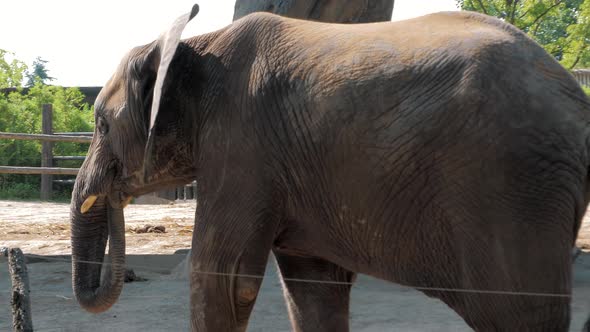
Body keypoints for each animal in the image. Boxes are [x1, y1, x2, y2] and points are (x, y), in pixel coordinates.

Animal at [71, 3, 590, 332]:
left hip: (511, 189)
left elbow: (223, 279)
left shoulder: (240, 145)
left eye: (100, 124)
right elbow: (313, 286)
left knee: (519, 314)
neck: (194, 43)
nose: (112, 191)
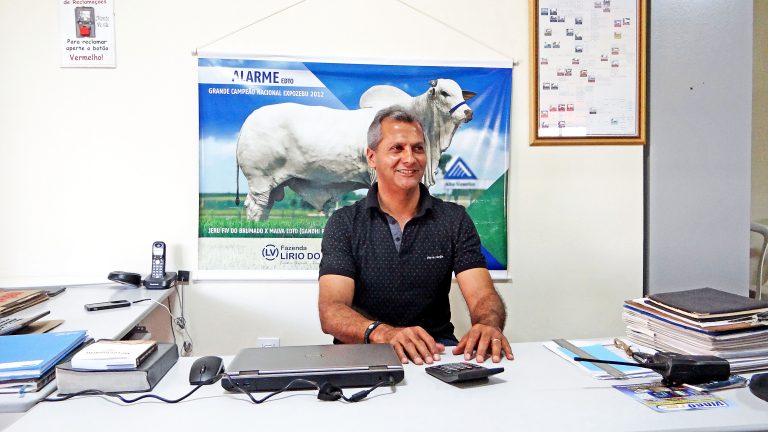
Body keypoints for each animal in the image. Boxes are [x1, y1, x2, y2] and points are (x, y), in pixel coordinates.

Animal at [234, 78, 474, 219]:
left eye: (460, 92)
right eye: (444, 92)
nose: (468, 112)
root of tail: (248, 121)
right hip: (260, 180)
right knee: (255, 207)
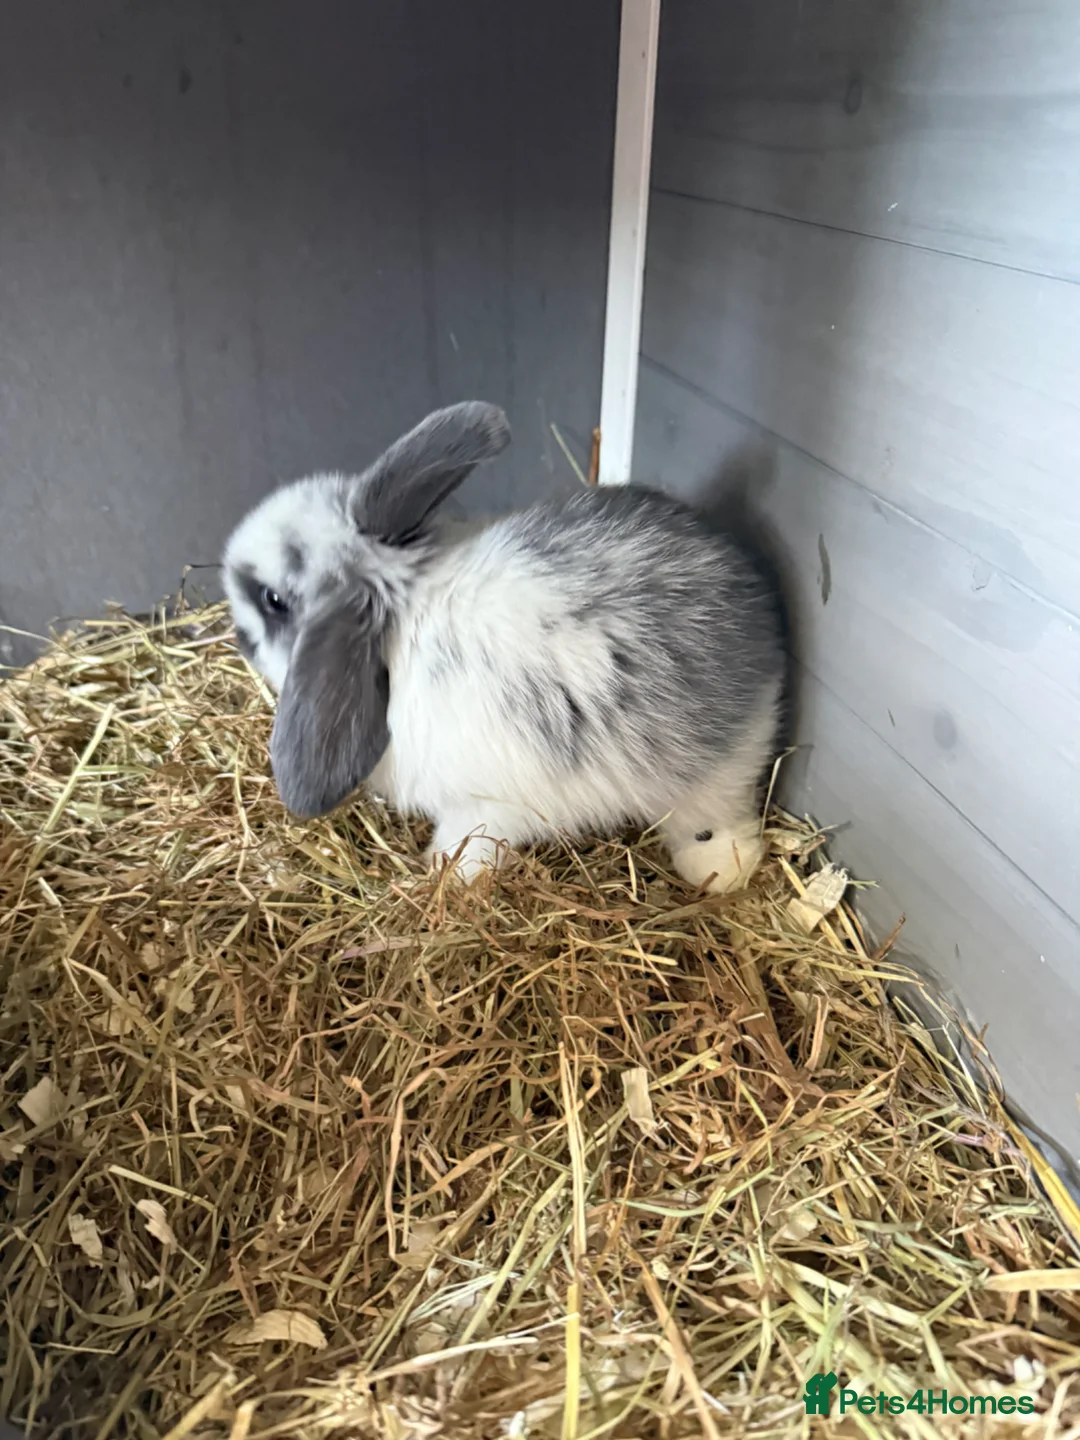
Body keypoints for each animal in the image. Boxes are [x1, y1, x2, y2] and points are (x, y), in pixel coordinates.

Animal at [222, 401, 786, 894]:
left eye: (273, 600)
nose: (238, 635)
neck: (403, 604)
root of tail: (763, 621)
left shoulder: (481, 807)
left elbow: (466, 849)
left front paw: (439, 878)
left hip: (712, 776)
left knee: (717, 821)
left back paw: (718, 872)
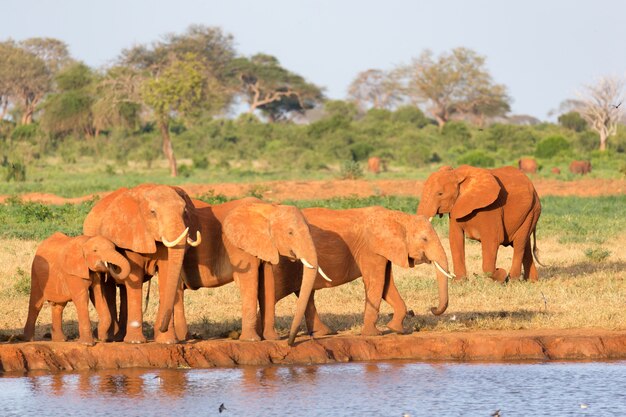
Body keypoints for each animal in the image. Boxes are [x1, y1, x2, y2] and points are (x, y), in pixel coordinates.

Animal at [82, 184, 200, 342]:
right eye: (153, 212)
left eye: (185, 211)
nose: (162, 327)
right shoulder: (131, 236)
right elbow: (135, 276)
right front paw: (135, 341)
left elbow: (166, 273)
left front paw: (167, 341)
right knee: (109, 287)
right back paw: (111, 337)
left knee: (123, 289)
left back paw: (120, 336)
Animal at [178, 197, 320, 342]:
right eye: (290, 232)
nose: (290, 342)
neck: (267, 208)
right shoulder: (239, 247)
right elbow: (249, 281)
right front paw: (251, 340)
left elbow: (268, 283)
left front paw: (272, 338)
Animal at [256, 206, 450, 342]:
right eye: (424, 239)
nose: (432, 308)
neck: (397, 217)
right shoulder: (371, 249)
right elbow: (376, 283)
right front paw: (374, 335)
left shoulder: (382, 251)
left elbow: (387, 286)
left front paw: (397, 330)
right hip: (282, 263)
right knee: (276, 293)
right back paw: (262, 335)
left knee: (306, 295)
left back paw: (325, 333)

......

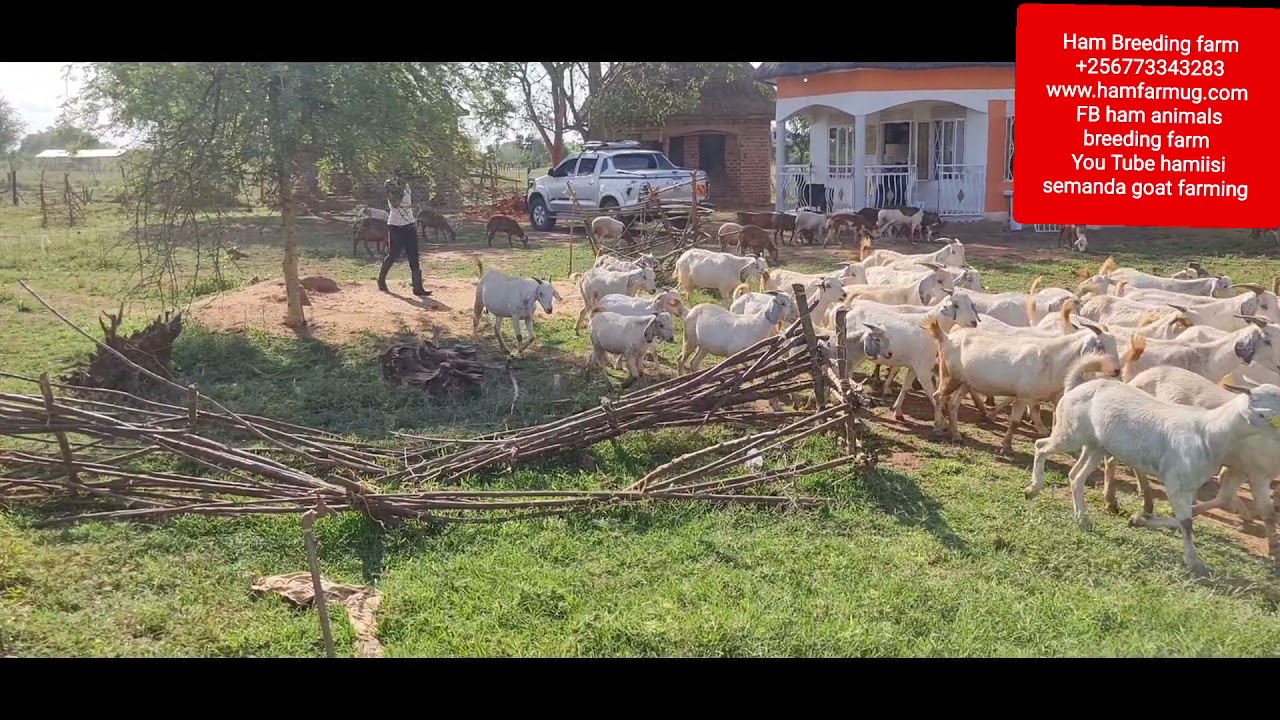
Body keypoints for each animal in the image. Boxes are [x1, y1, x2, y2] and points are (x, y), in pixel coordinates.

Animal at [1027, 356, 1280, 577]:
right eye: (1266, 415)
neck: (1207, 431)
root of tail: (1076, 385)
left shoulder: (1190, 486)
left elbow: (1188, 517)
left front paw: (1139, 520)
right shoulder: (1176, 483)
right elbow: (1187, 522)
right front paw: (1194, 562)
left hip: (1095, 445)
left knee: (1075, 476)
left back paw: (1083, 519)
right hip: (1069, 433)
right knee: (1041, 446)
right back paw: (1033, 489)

......

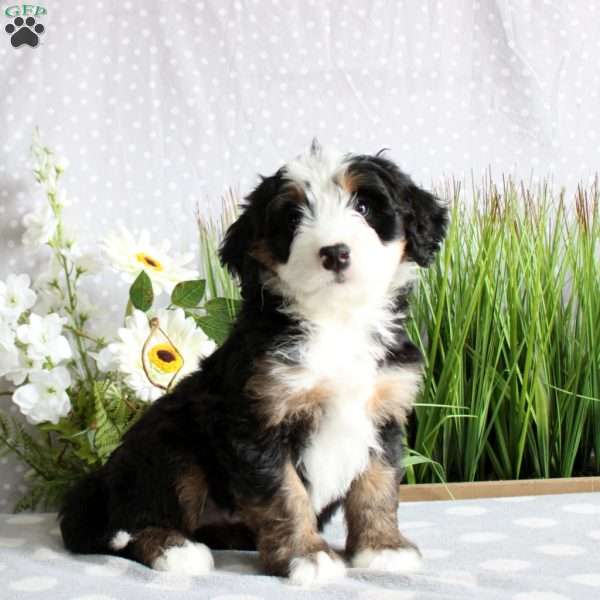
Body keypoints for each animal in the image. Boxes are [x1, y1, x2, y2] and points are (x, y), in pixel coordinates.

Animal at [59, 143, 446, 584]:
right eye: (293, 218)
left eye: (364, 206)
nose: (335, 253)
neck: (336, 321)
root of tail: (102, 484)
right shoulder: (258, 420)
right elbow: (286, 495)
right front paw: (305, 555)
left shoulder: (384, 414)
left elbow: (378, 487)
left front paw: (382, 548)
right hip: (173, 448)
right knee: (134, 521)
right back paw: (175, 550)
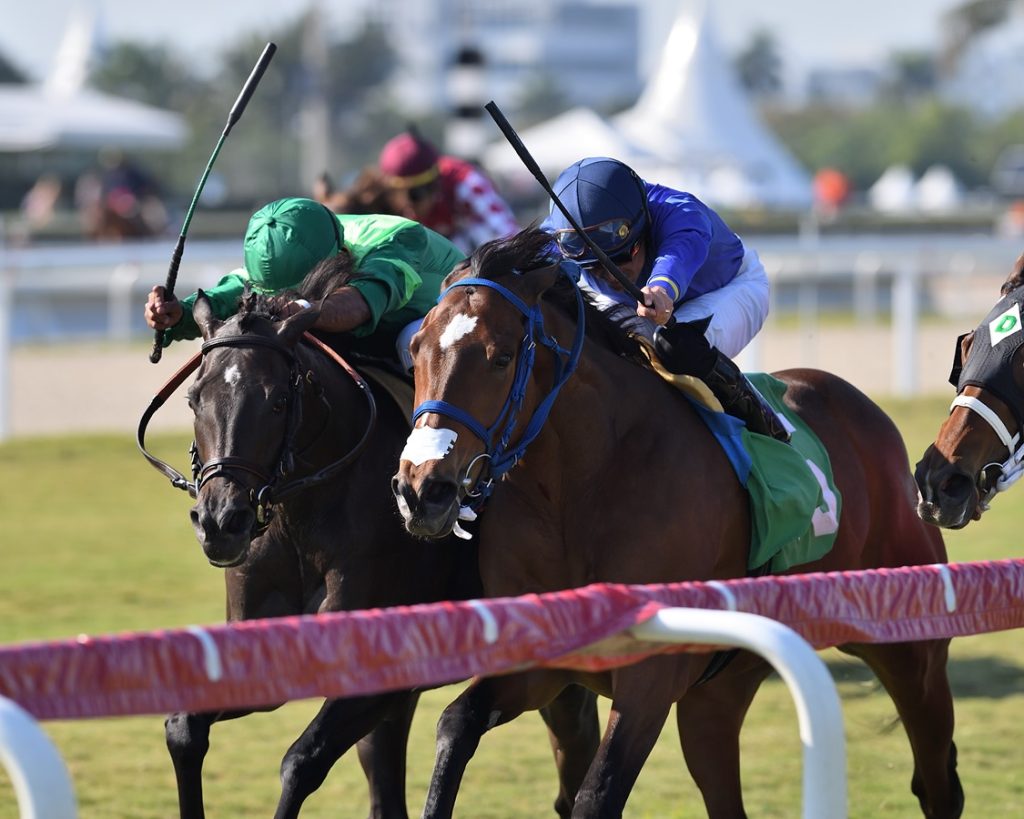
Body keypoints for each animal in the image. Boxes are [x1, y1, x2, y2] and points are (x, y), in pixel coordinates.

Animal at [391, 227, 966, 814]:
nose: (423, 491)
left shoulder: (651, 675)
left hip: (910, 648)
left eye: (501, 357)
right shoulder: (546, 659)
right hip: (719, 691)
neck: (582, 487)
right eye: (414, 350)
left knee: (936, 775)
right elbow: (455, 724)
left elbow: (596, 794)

......

◆ **Exercise directions**
Copy the lines above exactly, beginning at the line that has "left elbow: (387, 286)" and stopping after the line that has "left back paw: (325, 333)", and omit the rest.

◆ **Answer to this problem**
left elbow: (387, 286)
left front paw: (397, 330)
right hip: (282, 263)
right knee: (276, 293)
right back paw: (262, 335)
left knee: (306, 295)
left back paw: (325, 333)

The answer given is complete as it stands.